• **REQUIRED ACTION 1**:
Answer these about the House of Healing review:
(a) Besides flute, what instrument does Heather Taylor play on Sick?
(b) Which song could have been played in a 1930's Parisian café?
(c) What band does the coda of She Is Not Helpless resemble?
• **REQUIRED ACTION 2**:
Write out the House of Healing review between "House of Healing, Heather" and "out in spades.", inclusive.

• **PASSAGE**:

House of Healing, Heather Taylor 

I may be going out on a limb but I think that The Crawdiddies rank in the top ten bands that have hailed from Rochester since the Rock era began in the mid-sixties. I would put them up there with Bat and Don, Chuck, The Buttons, The Rustix, any of them. That being said, I think that lead vocalist and flautist Heather Taylor is wonderful in her own right. Her debut solo record House of Healing bears that out in spades. 
From the first track, Sick, Heather explores a totally different sound than the one she perfected with The Crawdiddies. Sick harks back to Grace Slick era Jefferson airplane. Not the slick stuff that made them darlings of the Top 40 hippie radio scene, more like the trippy Crown of Creation era that made them leaders of the underground San Francisco scene. Her voice floats over Dave Drago’s bass and Jacob Walsh’s trap set. Her octave mandolin and flute secure the arrangement. 
Heather Taylor is timeless and geographically invisible. In What Spirit, the second song bears that out. This song could have been played in a 1930’s Parisian Café. Light and murky the catch phrase “We’re living in a day dream” is haunting. This song could be on a Tim Burton soundtrack. 
She Is Not Helpless features an almost Ragga feeling, vocally but is anchored by a solid almost 10,000 Maniacs rhythm section that evolves into a Jethro Tull like coda. Who writes this kind of stuff…no one I have heard. It is utterly unique and utterly captivating.

• **DATA EXCERPT**:
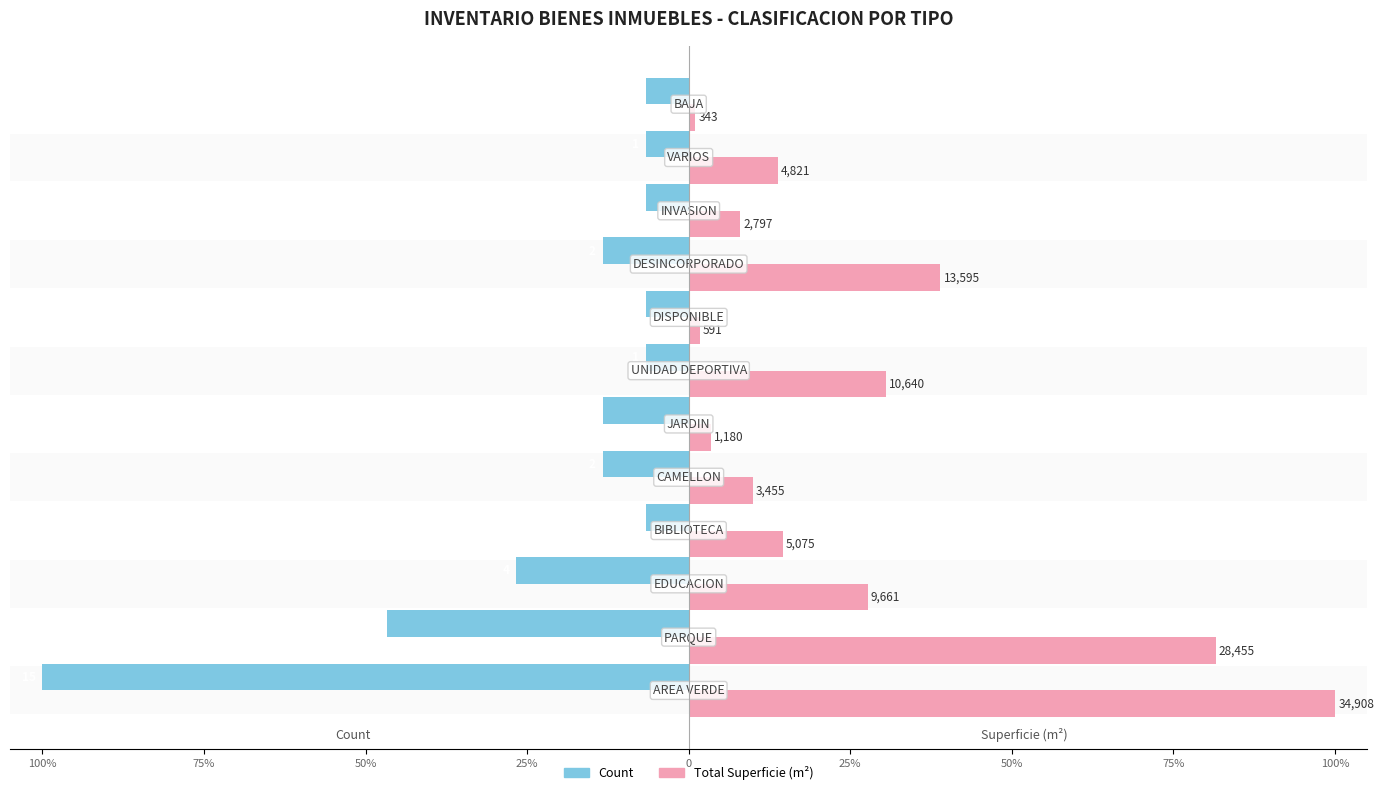

What are all the series names shown in the legend?

Count, Total Superficie (m²)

• **EXPECTED OUTPUT 1**:
(a) Octave mandolin
(b) What Spirit
(c) Jethro Tull

• **EXPECTED OUTPUT 2**:
House of Healing, Heather Taylor 

I may be going out on a limb but I think that The Crawdiddies rank in the top ten bands that have hailed from Rochester since the Rock era began in the mid-sixties. I would put them up there with Bat and Don, Chuck, The Buttons, The Rustix, any of them. That being said, I think that lead vocalist and flautist Heather Taylor is wonderful in her own right. Her debut solo record House of Healing bears that out in spades.